Release date: 26 July 2010

Distributor: Eureka Entertainment

Director: Freddie Francis

Writers: Jimmy Sangster

Cast: Janette Scott, Oliver Reed, Sheila Burrell, Maurice Denham, Alexander Davion

UK 1963

80 mins

The quality David Lynch most valued in the late Freddie Francis, his cinematographer on The Elephant Man, Dune and The Straight Story, was not so much the technical knowledge accrued through a long apprenticeship in the British studios of the 1940s and 50s, remarkable though that was, but the more elusive ‘sensitivity’, Francis’s ability to respond evocatively to dramatic situations, characters and spaces.

This was not a quality Francis could use to full effect on projects like The Deadly Bees or The Creeping Flesh, his bread and butter when he became a director, although even in patently absurd projects like the Joan Crawford apeman movie Trog, you can see him striving to inject some interest. But occasionally the scripts he dealt with was just about good enough to allow him to shine. Paranoiac (1963), his third credited feature, is such a movie. Since Francis the director was as sure a hand as Francis the cinematographer at creating atmosphere through lighting, composition and movement, this convoluted country house crime story is rich material.

Now available from Masters of Cinema, Paranoiac is an early entry in Hammer studio’s long line of twisty thrillers ‘inspired’ by the success of Les Diaboliques, and to a lesser extent Psycho.
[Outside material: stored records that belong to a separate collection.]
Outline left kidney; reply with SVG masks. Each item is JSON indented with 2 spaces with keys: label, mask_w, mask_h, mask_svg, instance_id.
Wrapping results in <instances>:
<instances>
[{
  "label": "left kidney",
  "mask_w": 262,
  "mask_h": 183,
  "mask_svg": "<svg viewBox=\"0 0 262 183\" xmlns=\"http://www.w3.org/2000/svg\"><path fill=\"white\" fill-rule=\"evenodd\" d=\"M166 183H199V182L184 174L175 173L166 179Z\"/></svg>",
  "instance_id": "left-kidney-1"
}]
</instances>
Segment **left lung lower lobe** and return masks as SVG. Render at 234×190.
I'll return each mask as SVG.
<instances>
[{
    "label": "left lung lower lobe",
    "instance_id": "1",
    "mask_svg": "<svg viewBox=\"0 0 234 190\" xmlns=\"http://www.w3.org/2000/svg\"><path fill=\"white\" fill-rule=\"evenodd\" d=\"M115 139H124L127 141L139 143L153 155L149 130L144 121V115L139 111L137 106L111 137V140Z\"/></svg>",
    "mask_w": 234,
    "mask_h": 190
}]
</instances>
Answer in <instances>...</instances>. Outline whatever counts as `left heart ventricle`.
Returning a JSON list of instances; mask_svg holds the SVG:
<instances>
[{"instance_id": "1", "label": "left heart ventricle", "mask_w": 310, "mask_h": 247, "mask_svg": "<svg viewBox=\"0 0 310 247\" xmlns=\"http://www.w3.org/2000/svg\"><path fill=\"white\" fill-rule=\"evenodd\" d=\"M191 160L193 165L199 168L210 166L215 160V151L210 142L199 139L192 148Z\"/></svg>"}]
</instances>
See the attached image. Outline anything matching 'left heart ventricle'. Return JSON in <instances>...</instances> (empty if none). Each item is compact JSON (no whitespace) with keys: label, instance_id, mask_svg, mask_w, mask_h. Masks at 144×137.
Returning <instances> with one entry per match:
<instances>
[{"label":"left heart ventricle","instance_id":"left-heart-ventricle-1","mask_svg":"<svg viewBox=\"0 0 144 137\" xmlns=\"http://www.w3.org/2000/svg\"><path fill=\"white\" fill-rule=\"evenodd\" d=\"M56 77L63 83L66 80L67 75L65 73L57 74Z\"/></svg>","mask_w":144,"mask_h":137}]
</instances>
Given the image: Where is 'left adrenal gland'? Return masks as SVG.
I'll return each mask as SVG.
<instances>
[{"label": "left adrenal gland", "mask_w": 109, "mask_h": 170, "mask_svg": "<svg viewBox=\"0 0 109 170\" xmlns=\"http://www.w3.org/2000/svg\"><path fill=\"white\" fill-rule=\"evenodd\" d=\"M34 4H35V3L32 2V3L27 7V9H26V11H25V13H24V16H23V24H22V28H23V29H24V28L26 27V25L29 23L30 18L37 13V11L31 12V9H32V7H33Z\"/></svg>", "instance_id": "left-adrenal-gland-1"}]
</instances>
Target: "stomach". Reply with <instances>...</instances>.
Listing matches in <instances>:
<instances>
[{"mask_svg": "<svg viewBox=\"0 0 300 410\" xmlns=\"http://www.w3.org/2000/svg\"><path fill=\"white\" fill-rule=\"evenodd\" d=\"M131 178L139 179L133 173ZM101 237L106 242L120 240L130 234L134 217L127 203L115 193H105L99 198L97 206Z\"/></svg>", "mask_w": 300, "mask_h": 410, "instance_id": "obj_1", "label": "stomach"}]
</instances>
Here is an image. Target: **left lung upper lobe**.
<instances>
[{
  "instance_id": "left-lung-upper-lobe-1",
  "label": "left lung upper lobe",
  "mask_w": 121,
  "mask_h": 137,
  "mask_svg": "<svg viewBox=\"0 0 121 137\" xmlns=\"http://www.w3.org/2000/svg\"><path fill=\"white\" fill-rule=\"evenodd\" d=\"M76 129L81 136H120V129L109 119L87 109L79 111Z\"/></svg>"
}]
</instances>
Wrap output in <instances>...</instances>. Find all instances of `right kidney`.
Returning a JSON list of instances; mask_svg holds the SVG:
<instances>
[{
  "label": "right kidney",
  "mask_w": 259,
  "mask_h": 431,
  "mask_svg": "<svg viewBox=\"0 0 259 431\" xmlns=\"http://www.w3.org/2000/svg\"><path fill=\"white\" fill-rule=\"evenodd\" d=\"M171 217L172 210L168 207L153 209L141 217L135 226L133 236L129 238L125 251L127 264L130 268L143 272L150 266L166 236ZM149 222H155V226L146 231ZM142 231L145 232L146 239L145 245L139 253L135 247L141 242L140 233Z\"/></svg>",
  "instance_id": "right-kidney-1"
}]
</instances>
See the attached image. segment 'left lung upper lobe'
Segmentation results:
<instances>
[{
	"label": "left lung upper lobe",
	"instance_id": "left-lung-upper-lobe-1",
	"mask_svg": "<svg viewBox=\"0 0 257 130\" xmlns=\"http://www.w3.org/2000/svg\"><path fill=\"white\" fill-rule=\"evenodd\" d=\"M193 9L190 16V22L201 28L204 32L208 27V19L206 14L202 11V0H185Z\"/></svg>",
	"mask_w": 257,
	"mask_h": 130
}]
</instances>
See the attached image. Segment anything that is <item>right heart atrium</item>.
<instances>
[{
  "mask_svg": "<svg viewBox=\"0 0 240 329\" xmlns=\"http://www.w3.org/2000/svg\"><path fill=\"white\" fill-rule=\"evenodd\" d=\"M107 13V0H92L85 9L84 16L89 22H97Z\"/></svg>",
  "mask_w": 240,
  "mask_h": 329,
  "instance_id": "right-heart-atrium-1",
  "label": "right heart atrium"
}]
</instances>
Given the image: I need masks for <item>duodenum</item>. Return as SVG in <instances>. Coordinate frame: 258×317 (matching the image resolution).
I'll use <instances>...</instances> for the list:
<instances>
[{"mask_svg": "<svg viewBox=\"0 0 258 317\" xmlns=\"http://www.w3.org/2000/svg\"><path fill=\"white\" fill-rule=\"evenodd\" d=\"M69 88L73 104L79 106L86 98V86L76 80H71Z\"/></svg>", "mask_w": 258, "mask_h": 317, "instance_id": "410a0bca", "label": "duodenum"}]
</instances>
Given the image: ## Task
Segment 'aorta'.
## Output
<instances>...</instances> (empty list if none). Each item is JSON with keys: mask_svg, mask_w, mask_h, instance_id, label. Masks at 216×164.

Screenwriter Jimmy Sangster, a driving force behind Hammer horror, could apparently knock these out in his sleep: weave together at least two criminal conspiracies, add some false identities, leapfrog from one shock or suspense sequence to another as rapidly as possible, and strain credibility until it groans but doesn’t quite give way.

Here, we have a confused heiress (Janette Scott, of Day of the Triffids fame) being driven insane by her wicked, drunken brother (Oliver Reed, playing very much to type), until another, long thought dead, brother (Alexander Davion) shows up. Suspicions quickly arise that this interloper is an impostor, part of a Tichborne claimant-style plot to steal the family inheritance, but where does the eerie, masked figure armed with a lethal hook fit into the puzzle, and who is singing at night in the crypt?

The answers probably won’t startle you too much, but this handsome edition shows off Arthur Grant’s widescreen black and white cinematography to terrific effect - Francis had shot The Innocents just a few years before, and he uses many of the same tricks in this less sophisticated country house melodrama, from the elegant mise en scène to the subtle vignette effect that darkens the corners of the frame. His camera glides and arcs almost ceaselessly, explicitly taking over the storytelling at times, a creeping, constant presence; and then jabbing and swinging in rhythm with Reed’s unrestrained, gorilla-like machismo. When Martin Scorsese hired Francis to photograph Cape Fear, Francis said it was because he would know how to shoot a young lady in a night gown wandering around a dark house when she ought to be in bed. He does indeed have a feel for the modern Gothic. Playing it just straight enough (Reed occasionally mugs too vigorously, but he’s electrifying the rest of the time), Francis uses everything he’d learned as a cinematographer to create a genuinely beautiful-looking movie, moody and powerful, combining the gusto of Hammer with some of the eeriness of the classic English ghost story.